▸ **INFORMATION SUPPLIED**:
>>

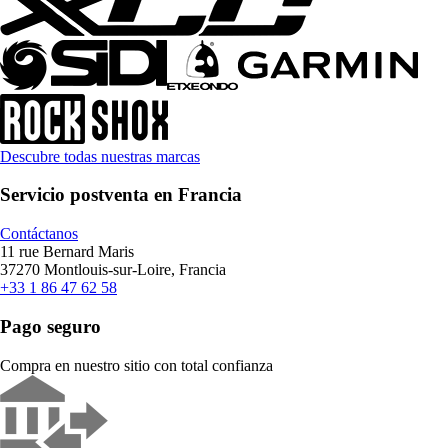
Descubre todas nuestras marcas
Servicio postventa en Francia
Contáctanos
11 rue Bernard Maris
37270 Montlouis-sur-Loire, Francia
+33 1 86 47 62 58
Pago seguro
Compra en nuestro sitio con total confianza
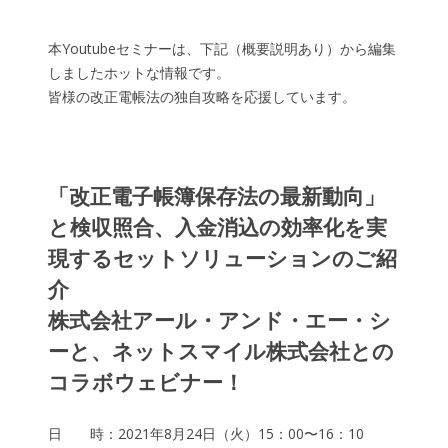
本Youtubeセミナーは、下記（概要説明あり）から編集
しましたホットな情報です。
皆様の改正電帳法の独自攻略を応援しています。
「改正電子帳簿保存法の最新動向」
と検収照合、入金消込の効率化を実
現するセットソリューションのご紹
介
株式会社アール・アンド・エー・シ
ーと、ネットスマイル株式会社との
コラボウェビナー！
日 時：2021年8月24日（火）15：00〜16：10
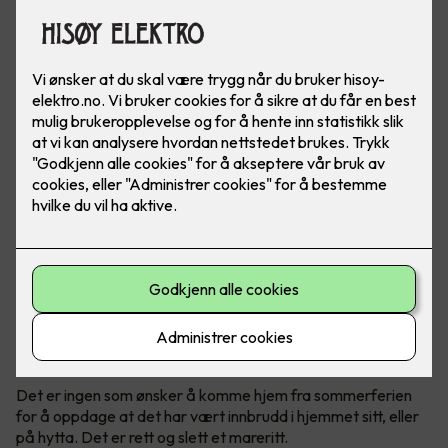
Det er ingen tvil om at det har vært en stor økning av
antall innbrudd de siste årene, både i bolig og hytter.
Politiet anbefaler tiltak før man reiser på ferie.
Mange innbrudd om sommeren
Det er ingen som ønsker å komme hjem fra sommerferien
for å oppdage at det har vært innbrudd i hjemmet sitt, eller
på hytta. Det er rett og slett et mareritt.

<<

▸ **WHAT YOU ARE ASKED TO DO**:
Print exactly the lines from the line with "現するセットソリューションのご紹" through the end of the data, both ends included, and print no pictures.

▸ **ANSWER SPACE**:
現するセットソリューションのご紹
介
株式会社アール・アンド・エー・シ
ーと、ネットスマイル株式会社との
コラボウェビナー！
日 時：2021年8月24日（火）15：00〜16：10
Det er ingen tvil om at det har vært en stor økning av
antall innbrudd de siste årene, både i bolig og hytter.
Politiet anbefaler tiltak før man reiser på ferie.
Mange innbrudd om sommeren
Det er ingen som ønsker å komme hjem fra sommerferien
for å oppdage at det har vært innbrudd i hjemmet sitt, eller
på hytta. Det er rett og slett et mareritt.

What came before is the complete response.